13 de junio de 1873
Señores Diputados, el miércoles os prometí que hoy viernes presentaría el programa del nuevo Gobierno; vengo a cumplir la palabra que os tengo dada.
Grande es la tarea que habéis echado sobre nuestros hombros; tarea sin duda superior a nuestras fuerzas. La voluntad, sin embargo, puede mucho, y nosotros tenemos una voluntad firme y decidida para conjurar los peligros de la situación presente. ¡Qué de dificultades rodean al actual Gobierno! ¡Qué de dificultades rodean a estas mismas Cortes, de las cuales el Gobierno emana! Volved los ojos a vuestro alrededor, y os encontraréis casi solos. Los antiguos partidos monárquicos se retrajeron y no quisieron tomar parte en las pasadas elecciones.
Ya sabéis lo que significa en España el retraimiento; la conspiración primero; más tarde la guerra. Yo estoy en que la República tiene fuerza bastante para desconcertar las maquinaciones de todos sus enemigos; pero con una condición: con la de que no perdamos el tiempo en cuestiones estériles; de que no nos dividamos, de que estemos unidos como un solo hombre, de que aceleremos la constitución de la República española. Si nos dividimos en bandos, si consumimos nuestras fuerzas en cuestiones estériles, no os quejéis de los conspiradores; los primeros conspiradores seréis vosotros. (Bien, bien.)
Antes de venir al Parlamento había ya presumido que el partido republicano se dividiría en fracciones; pero no pude jamás calcular que se dividiera antes que se discutieran las altas cuestiones políticas o las económicas, que son tan graves como las políticas.
No comprendo, francamente, que cuando no hemos tocado todavía ninguna cuestión importante, cuando no hemos examinado ninguna de las bases sobre que hemos de asentar la constitución definitiva de la República, estemos ya divididos y haya cierto encarnizamiento entre los unos y los otros, como si se tratara, no de hijos de una misma familia, si no de grandes o implacables enemigos.
A juzgar por las pasadas sesiones, cualquiera hubiera dicho, no que estaban de una parte los republicanos más o menos templados, y de la otra los más o menos ardientes, sino que de una parte estaban los carlistas y de la otra los federales.
Hay necesidad de que volvamos sobre nosotros mismos, y comprendiendo la gravedad de la situación, hagamos un esfuerzo para que ésta cese. Mañana no falten quizá motivos para que haya centro, derecha e izquierda; pero aun entonces, preciso es que los republicanos sepamos tratarnos los unos a los otros con la consideración que nos debemos. Y ya que nos dividimos, sea por cuestiones de principios o de conducta, jamás por meras cuestiones de personas.

* INSTRUCCIONES:
Vuelve a escribir el fragmento del discurso entre "Antes de venir" y "otra los federales.", ambos incluidos, y cambia "carlistas" por "monárquicos". El material que viene a continuación no tiene ningún papel en esto.

(Elementos de datos)
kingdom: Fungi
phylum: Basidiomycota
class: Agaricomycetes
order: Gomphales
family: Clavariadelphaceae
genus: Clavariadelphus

* RESULTADO:
Antes de venir al Parlamento había ya presumido que el partido republicano se dividiría en fracciones; pero no pude jamás calcular que se dividiera antes que se discutieran las altas cuestiones políticas o las económicas, que son tan graves como las políticas.
No comprendo, francamente, que cuando no hemos tocado todavía ninguna cuestión importante, cuando no hemos examinado ninguna de las bases sobre que hemos de asentar la constitución definitiva de la República, estemos ya divididos y haya cierto encarnizamiento entre los unos y los otros, como si se tratara, no de hijos de una misma familia, si no de grandes o implacables enemigos.
A juzgar por las pasadas sesiones, cualquiera hubiera dicho, no que estaban de una parte los republicanos más o menos templados, y de la otra los más o menos ardientes, sino que de una parte estaban los monárquicos y de la otra los federales.